言わないでよっ! 恥ずかしいじゃないっ!


勘違いだと思いたかったけど、キッパリと言われて顔が熱くなった。

だって言葉に出すと急にリアルになった気がするんですものっ!


「かっ……勝手にしないでよねぇっ!」

「……夫婦だろう」

そりゃ夫婦だけどっ……!

だってキスって仲良くなった恋人同士の親密な行為だって、前に侍女から借りたお話に書いてあったのよっ!?


「実感できたか?」

「なにがぁ~~っ!?」


いつか出来る恋人のために大切に取っておこうって思ってたのにっ!

恋人なんて出来る前に嫁いじゃって夫が出来ちゃったけど、キスには夢も思い入れも沢山あって、大事にその時が来るのを待っていようって思ってたのにぃっ!

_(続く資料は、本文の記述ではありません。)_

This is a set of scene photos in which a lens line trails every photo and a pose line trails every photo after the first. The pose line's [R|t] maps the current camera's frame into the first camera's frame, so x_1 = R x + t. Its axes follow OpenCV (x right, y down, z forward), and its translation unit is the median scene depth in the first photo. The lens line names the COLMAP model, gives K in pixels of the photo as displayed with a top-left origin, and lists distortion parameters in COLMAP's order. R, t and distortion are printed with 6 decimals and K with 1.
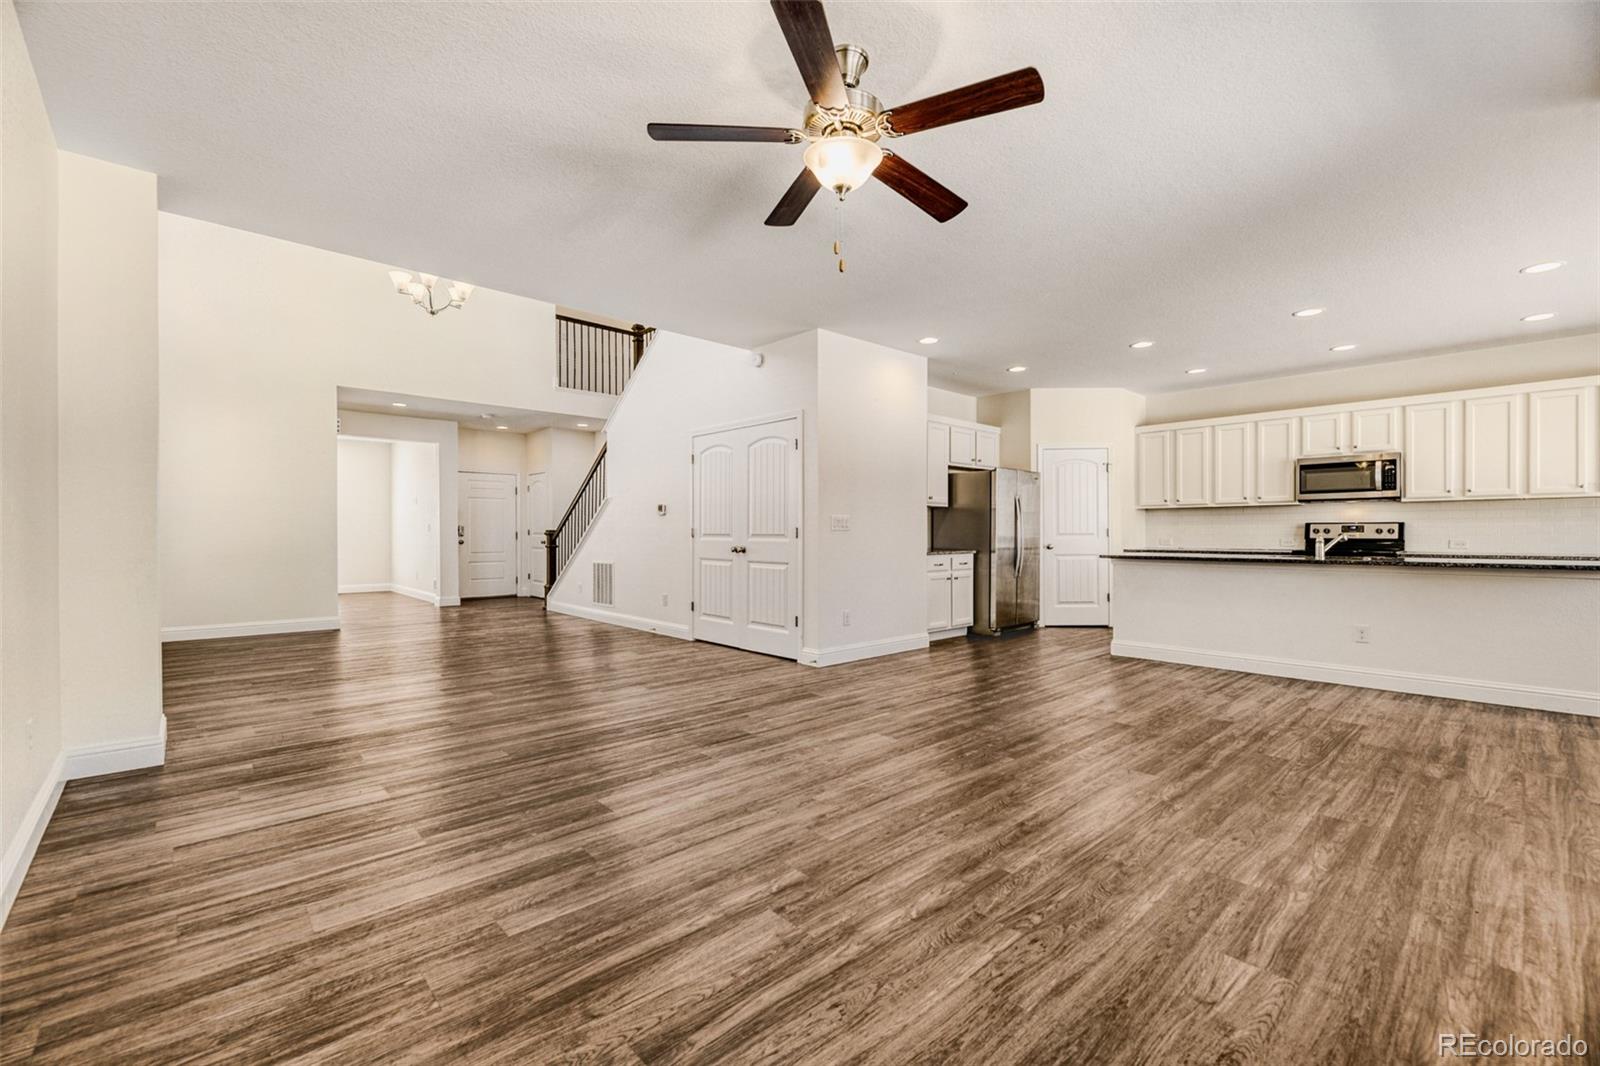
lens RADIAL K [[665.2, 0, 770.7], [0, 665.2, 532.1], [0, 0, 1]] dist [0.002962, -0.002084]
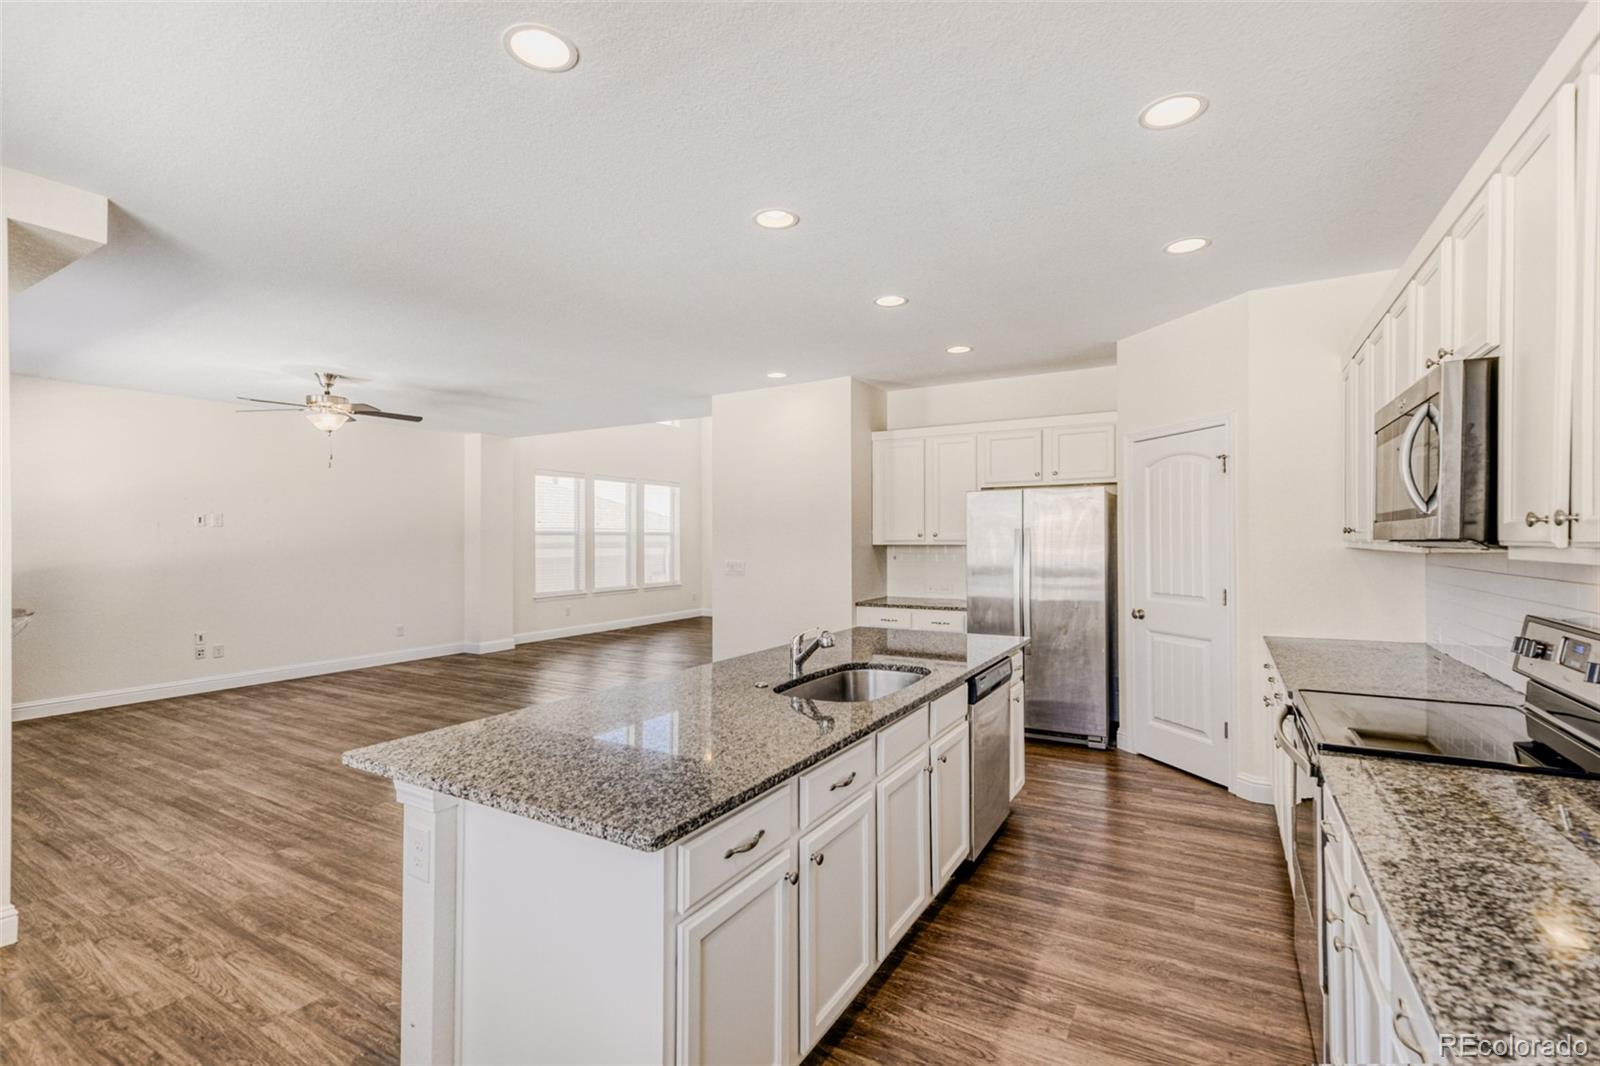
lens RADIAL K [[697.5, 0, 815.8], [0, 697.5, 535.4], [0, 0, 1]] dist [-0.001216, -0.000569]
pose [[0.336423, 0.004339, -0.941701, 3.026327], [-0.005538, 0.999981, 0.002629, -0.170227], [0.941695, 0.004331, 0.336441, 1.865104]]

なのにこんな一瞬で訳が分からない内に終わっちゃったなんて……。


「少しでも実感できたならそれでいい、今後も少しずつ教えてやろう」

人にあんなことしといて、なに偉そうに勝手なこと言ってんのよぉーっ!?


私は枕と共にライナスに殴り掛かった。

夫に殴り掛かる妻なんて最悪なんだろうけど、この際そんなこと関係ないわっ。


「……ここに来たことを後悔していないと言った」

私の拳を余裕で避けていたライナスから急に腕を掴まれた。

バランスを崩してそのままベッドへと倒れ込んでしまう。


「そ、それとこれとは別問題なのっ!」

力の差ではどうしようもないけど、上から圧し掛かられたこの状況が悔しくてたまらない。私は目の前のライナスを思いっきり睨んだ。


「………」

じっと視線がぶつかる。負けてなるもんですかっ!

乱れる息を殺して睨み返していると、ふっと腕を掴む力が緩んだ。


「?」

突然のことに一瞬気が抜ける。

「……泣くほど嫌か」

立ち上がったライナスの背中から独り言が聞こえたけど、私は驚いたままで動くことが出来なかった。

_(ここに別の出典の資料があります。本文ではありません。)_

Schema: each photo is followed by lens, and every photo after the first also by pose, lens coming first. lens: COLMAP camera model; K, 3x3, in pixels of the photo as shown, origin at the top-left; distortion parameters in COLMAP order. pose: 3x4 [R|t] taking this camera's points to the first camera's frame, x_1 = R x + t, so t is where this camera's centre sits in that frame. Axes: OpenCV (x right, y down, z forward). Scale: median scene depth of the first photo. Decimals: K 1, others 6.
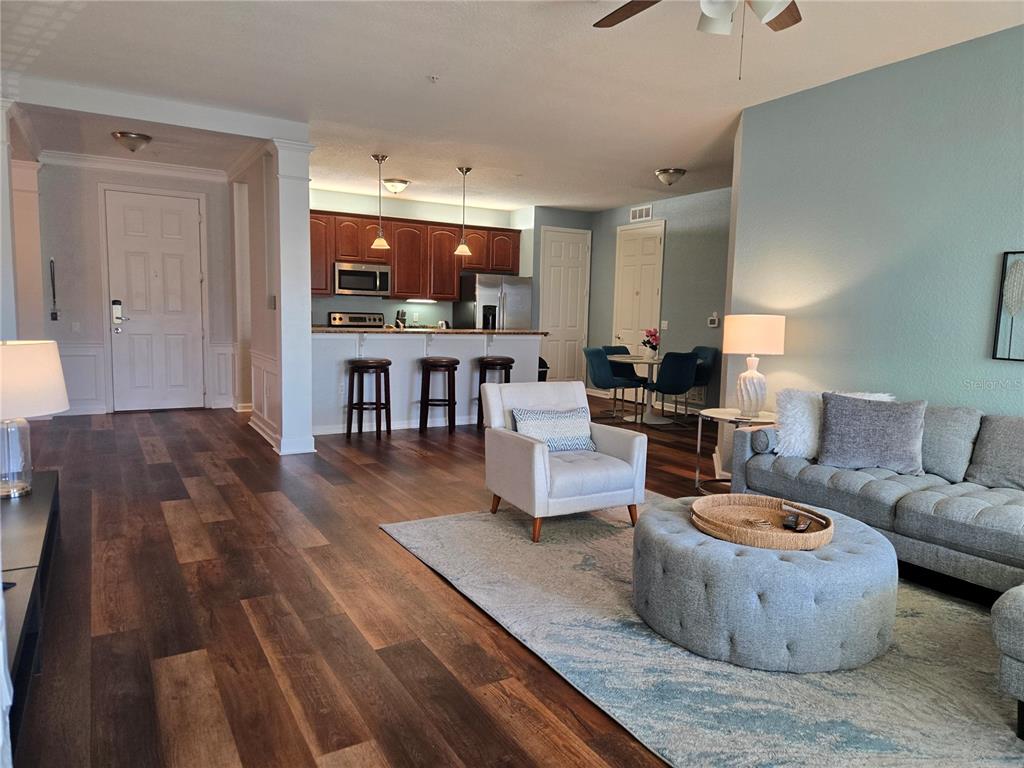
lens RADIAL K [[684.4, 0, 513.9], [0, 684.4, 379.8], [0, 0, 1]] dist [0.077143, -0.064168]
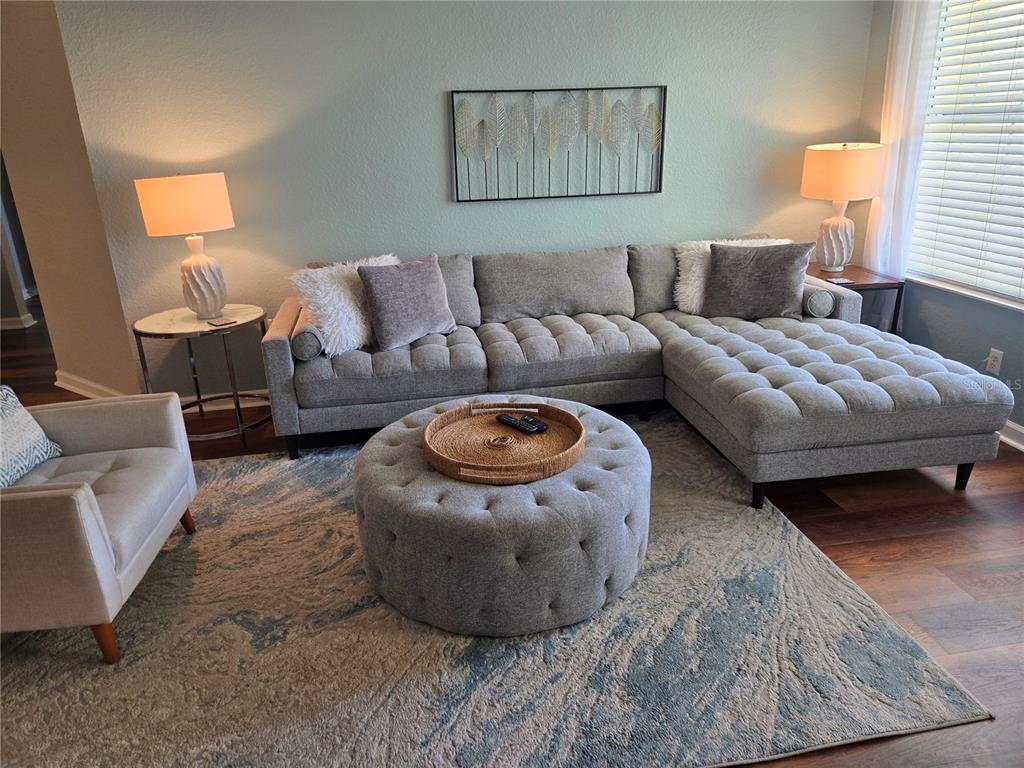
lens RADIAL K [[684.4, 0, 509.0], [0, 684.4, 369.2], [0, 0, 1]] dist [0.077143, -0.064168]
pose [[0.367462, -0.334478, 0.867811, -0.257737], [0.139154, 0.942361, 0.304289, -0.097296], [-0.919570, 0.008945, 0.392825, 0.541543]]
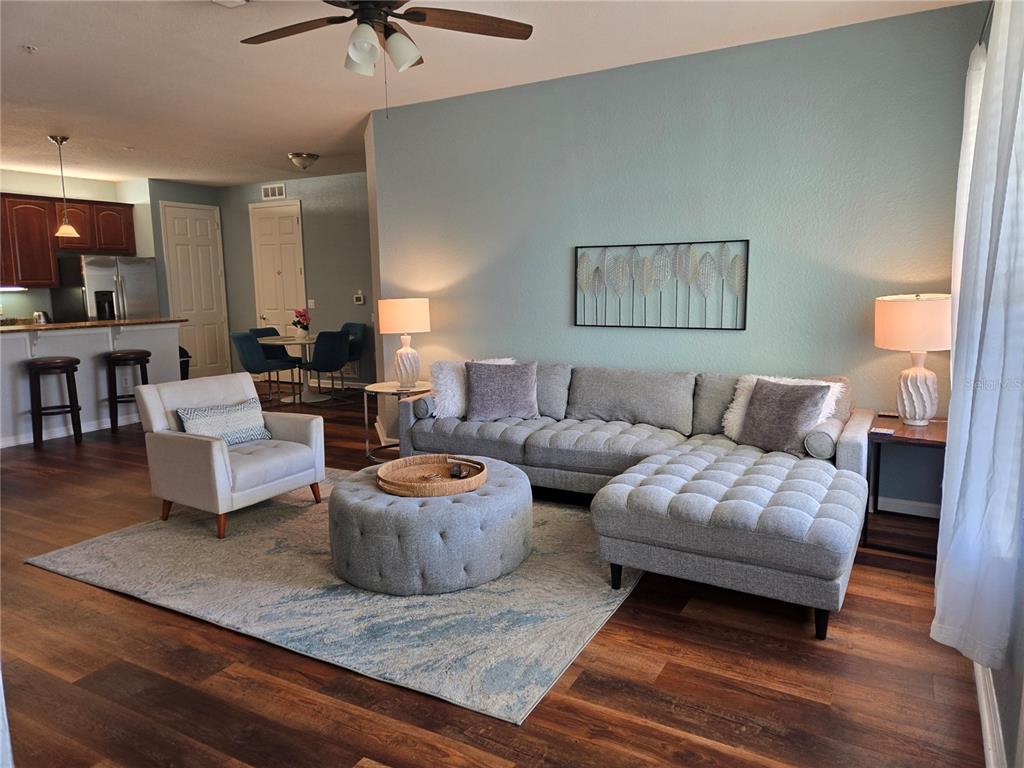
lens RADIAL K [[684.4, 0, 518.7], [0, 684.4, 367.0], [0, 0, 1]] dist [0.077143, -0.064168]
pose [[0.864296, -0.099848, 0.492973, -0.072100], [0.087290, 0.995002, 0.048492, -0.024653], [-0.495351, 0.001120, 0.868692, -0.098530]]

そのまま部屋を出て行ったライナスを見送った後、目元を拭ってみたけど、ほんの少ししか涙は出てなかった。

それなのにライナスは気付いたんだろうか……。


「……もぉっ! なんなのよぉ……っ!」

私は枕に顔を埋めると、痛くなった胸に手を当てた。

悪いことなんてした訳じゃないのに、前にライナスを刺しちゃった時みたいに後味が悪くて胸が痛い。

彼を好きとか嫌いなんてまだ分からないわ。

でも拒絶したら胸が痛むのは何故なの?


「あ……謝った方がいいのかしら……」

でも今回は悪いことした訳じゃないんだしっ……悪いのはライナスよっ!


混乱した頭を抱えたままゆっくりと着替え始める。

そんな私と同様にベッドの周りもぐちゃぐちゃで、後から呼びに来たアルヴィアを大いに驚かせていた。


気まずい雰囲気のまま朝食の席へと着いたけど、目の前のライナスは無言のまま食事を進めている。

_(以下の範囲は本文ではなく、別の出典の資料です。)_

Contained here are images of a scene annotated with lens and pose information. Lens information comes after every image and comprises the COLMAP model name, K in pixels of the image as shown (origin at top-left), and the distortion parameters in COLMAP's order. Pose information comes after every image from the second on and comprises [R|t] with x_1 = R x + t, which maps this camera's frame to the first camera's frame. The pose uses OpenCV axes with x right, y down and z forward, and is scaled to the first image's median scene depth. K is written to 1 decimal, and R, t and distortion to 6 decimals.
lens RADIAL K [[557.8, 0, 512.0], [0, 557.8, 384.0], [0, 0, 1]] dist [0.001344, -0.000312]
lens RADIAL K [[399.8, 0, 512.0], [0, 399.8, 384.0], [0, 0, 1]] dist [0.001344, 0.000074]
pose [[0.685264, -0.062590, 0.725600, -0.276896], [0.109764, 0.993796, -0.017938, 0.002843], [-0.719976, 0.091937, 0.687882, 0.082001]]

さっきからずっとアルヴィアが心配してくれているのは分かってたわ。

だけど私もなんて言っていいか分からなくて、そのまま手を進めた。


「……本日の予定ですが、昨日決めた通り軍の演習風景の見学で宜しいのですか?」

いつもとは違い静か過ぎる食卓に、ガイルの低い声が響いた。

彼も気を使っているのか少し声が硬い。


「問題ない」

短く答えると、ライナスはコーヒーを口に運ぶ。

それを切欠に私は口を開いた。

「……軍はどこで演習してるの?」

「……山一つ越えた所だ」


無視されるかな?

とも思ったんだけど、不機嫌ながらもライナスはちゃんと答えてくれた。

「戦竜の訓練は危険を伴います。四方を山に囲まれた安全な場所で演習は行われているのですよ」

短いライナスの言葉に、ガイルが説明を補ってくれた。

「今からそこへ向かいますので、身軽な格好で必ずサポーターも付けて下さいね」

そのガイルの言葉が正しかった事を、私は後で身を持って実感することとなった。